WHAT THE TASK ASKS>
Identify every line in the items below that contains the string "xmlns", and copy each of those lines. Matching is case-sensitive.

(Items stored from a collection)
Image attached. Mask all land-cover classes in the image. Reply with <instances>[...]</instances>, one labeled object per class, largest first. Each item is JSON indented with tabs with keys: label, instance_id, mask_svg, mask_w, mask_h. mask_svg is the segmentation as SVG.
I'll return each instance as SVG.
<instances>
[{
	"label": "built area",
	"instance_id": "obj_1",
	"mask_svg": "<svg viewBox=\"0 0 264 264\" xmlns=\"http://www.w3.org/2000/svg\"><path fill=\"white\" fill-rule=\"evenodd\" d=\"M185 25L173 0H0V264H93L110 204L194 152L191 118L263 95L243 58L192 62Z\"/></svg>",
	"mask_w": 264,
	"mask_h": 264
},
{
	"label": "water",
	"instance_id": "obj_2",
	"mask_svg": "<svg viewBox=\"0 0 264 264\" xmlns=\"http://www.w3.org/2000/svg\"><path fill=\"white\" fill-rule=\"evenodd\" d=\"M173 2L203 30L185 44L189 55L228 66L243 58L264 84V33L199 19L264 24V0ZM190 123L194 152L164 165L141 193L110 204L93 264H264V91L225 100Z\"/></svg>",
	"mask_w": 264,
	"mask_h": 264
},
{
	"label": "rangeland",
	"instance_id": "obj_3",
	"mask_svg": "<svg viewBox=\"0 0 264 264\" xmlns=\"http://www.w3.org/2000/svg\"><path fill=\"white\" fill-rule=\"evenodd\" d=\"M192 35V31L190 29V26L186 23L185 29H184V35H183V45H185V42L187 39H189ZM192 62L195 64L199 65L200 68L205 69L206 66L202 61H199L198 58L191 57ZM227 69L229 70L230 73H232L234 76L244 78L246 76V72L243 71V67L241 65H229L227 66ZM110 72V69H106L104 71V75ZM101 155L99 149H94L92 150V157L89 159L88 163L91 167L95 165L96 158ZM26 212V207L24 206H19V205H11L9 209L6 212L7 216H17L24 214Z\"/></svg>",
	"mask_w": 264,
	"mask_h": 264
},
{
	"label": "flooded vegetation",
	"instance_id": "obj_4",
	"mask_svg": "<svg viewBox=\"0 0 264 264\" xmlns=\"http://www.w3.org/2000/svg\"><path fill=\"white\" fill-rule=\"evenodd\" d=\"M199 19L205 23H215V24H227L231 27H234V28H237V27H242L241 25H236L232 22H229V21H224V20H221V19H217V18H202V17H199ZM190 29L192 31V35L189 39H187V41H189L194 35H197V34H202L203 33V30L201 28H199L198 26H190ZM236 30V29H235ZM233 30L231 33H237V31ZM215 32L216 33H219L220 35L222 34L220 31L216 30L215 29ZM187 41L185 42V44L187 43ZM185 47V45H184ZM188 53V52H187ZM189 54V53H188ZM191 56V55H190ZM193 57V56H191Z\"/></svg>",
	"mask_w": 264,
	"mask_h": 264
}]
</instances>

ANSWER BELOW>
	"mask_svg": "<svg viewBox=\"0 0 264 264\" xmlns=\"http://www.w3.org/2000/svg\"><path fill=\"white\" fill-rule=\"evenodd\" d=\"M185 25L173 0H0V264H93L110 204L194 152L191 118L263 95L243 58L192 62Z\"/></svg>",
	"mask_svg": "<svg viewBox=\"0 0 264 264\" xmlns=\"http://www.w3.org/2000/svg\"><path fill=\"white\" fill-rule=\"evenodd\" d=\"M173 2L203 30L185 44L189 55L228 66L243 58L264 84V33L199 19L264 24V0ZM190 123L194 152L164 165L141 193L110 204L93 264H264V91L225 100Z\"/></svg>",
	"mask_svg": "<svg viewBox=\"0 0 264 264\" xmlns=\"http://www.w3.org/2000/svg\"><path fill=\"white\" fill-rule=\"evenodd\" d=\"M192 35V31L190 29V26L186 23L185 29H184V35H183V45H185V42L187 39H189ZM192 62L195 64L199 65L200 68L205 69L206 66L202 61H199L198 58L191 57ZM227 69L229 70L230 73H232L234 76L244 78L246 76V72L243 71V67L241 65H229L227 66ZM110 72V69H106L104 71V75ZM101 155L99 149H94L92 150V157L89 159L88 163L91 167L95 165L96 158ZM26 212V207L24 206H19V205H11L9 209L6 212L7 216H17L24 214Z\"/></svg>",
	"mask_svg": "<svg viewBox=\"0 0 264 264\" xmlns=\"http://www.w3.org/2000/svg\"><path fill=\"white\" fill-rule=\"evenodd\" d=\"M199 19L205 23H215V24H227L231 27H234V28H237V27H242L241 25H236L232 22H229V21H224V20H221V19H217V18H202V17H199ZM190 29L192 31V35L189 39H187V41H189L194 35H197V34H202L203 33V30L201 28H199L198 26H190ZM236 30V29H235ZM233 30L231 33H237V31ZM215 32L216 33H219L220 35L222 34L220 31L216 30L215 29ZM187 41L185 42V44L187 43ZM185 47V45H184ZM188 53V52H187ZM189 54V53H188ZM191 56V55H190ZM193 57V56H191Z\"/></svg>",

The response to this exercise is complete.